__Your goal__: In the entries below, the lines from the one with "807 326 21.16" through the one with "560 363 18391" are to be copied exactly; both ends count.

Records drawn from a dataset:
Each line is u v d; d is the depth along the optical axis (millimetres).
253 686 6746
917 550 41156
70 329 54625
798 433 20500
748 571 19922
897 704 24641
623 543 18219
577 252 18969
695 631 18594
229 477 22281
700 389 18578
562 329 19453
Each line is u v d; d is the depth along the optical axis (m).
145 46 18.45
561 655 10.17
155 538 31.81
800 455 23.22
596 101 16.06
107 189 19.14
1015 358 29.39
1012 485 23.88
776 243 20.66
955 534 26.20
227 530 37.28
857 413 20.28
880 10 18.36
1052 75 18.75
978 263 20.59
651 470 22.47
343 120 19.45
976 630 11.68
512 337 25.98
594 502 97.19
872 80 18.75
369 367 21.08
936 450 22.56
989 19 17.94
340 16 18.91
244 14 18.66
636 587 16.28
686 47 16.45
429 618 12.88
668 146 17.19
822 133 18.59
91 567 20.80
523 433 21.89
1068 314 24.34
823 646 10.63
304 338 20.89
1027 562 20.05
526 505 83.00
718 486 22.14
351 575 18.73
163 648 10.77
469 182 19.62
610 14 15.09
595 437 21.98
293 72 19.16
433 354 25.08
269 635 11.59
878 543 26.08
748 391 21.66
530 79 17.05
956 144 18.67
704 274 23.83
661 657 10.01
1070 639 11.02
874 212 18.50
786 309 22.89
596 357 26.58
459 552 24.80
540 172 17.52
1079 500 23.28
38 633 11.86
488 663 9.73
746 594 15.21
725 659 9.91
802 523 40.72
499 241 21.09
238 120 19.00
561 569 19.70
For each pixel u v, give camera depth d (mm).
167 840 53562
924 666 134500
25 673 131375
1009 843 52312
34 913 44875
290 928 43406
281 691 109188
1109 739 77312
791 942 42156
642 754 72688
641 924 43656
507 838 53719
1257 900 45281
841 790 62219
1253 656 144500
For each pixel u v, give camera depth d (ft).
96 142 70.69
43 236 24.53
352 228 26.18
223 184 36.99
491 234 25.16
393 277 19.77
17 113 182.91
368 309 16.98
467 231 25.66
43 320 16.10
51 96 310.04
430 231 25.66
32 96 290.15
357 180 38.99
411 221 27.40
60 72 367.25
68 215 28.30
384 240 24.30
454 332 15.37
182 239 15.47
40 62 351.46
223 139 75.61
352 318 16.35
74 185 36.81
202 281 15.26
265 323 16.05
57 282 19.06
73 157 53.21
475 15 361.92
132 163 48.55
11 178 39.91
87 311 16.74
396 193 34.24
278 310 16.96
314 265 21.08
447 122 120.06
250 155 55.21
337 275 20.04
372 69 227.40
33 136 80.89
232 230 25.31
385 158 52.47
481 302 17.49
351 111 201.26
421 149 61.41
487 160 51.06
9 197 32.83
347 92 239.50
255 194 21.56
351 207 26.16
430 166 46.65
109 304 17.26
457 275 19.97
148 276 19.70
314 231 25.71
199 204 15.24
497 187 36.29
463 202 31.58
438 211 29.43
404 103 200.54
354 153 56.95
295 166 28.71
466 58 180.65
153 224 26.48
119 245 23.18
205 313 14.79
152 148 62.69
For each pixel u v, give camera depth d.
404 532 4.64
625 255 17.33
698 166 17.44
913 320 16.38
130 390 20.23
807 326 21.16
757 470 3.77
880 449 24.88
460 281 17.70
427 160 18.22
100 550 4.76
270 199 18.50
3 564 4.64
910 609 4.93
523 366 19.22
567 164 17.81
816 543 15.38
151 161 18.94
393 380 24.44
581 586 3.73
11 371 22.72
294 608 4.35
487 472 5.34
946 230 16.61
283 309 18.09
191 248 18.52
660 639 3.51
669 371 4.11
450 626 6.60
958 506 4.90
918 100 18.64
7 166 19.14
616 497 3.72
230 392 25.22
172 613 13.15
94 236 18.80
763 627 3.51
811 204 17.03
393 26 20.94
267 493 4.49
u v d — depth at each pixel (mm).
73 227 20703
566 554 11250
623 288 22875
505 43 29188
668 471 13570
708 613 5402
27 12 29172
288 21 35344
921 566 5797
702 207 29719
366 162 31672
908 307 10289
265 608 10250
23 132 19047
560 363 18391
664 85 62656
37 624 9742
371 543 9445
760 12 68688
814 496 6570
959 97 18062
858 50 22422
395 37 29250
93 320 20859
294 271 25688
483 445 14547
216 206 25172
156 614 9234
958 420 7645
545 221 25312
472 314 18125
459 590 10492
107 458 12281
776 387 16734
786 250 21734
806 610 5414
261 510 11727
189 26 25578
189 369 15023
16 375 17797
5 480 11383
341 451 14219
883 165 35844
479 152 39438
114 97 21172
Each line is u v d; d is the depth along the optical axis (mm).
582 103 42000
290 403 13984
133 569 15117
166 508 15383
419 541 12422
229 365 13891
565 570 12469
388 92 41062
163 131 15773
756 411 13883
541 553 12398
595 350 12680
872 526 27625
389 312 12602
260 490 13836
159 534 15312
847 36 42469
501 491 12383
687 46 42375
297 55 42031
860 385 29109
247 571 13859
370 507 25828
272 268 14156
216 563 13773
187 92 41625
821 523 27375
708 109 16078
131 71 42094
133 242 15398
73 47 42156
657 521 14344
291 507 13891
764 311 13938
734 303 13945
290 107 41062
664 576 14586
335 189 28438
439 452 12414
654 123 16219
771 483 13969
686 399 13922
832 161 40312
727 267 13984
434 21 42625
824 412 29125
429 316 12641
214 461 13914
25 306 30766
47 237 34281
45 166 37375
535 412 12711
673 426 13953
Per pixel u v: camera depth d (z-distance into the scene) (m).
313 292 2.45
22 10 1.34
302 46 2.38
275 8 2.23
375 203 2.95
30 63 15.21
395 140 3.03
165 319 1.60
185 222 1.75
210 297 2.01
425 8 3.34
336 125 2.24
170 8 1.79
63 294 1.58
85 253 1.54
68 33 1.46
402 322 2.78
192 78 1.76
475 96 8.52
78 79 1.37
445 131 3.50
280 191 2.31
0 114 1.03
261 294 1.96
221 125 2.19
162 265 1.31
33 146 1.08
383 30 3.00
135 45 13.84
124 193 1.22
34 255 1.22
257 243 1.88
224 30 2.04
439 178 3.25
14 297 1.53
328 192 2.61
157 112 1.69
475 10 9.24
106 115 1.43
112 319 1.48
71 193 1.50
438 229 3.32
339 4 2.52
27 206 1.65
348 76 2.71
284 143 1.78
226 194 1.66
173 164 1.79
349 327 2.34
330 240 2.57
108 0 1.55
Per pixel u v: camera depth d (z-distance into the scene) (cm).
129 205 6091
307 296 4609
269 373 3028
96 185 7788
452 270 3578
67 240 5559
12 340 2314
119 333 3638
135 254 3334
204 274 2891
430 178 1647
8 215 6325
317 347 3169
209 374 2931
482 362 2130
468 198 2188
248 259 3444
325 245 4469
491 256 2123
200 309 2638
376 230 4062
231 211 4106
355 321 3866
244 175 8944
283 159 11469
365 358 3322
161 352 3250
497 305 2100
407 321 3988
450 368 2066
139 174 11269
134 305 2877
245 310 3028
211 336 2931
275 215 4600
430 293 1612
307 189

__Result for this task__:
807 326 21.16
757 470 3.77
880 449 24.88
460 281 17.70
427 160 18.22
100 550 4.76
270 199 18.50
3 564 4.64
910 609 4.93
523 366 19.22
567 164 17.81
816 543 15.38
151 161 18.94
393 380 24.44
581 586 3.73
11 371 22.72
294 608 4.35
487 472 5.34
946 230 16.61
283 309 18.09
191 248 18.52
660 639 3.51
669 371 4.11
450 626 6.60
958 506 4.90
918 100 18.64
7 166 19.14
616 497 3.72
230 392 25.22
172 613 13.15
94 236 18.80
763 627 3.51
811 204 17.03
393 26 20.94
267 493 4.49
u v d — depth at each pixel (mm).
73 227 20703
566 554 11250
623 288 22875
505 43 29188
668 471 13570
708 613 5402
27 12 29172
288 21 35344
921 566 5797
702 207 29719
366 162 31672
908 307 10289
265 608 10250
23 132 19047
560 363 18391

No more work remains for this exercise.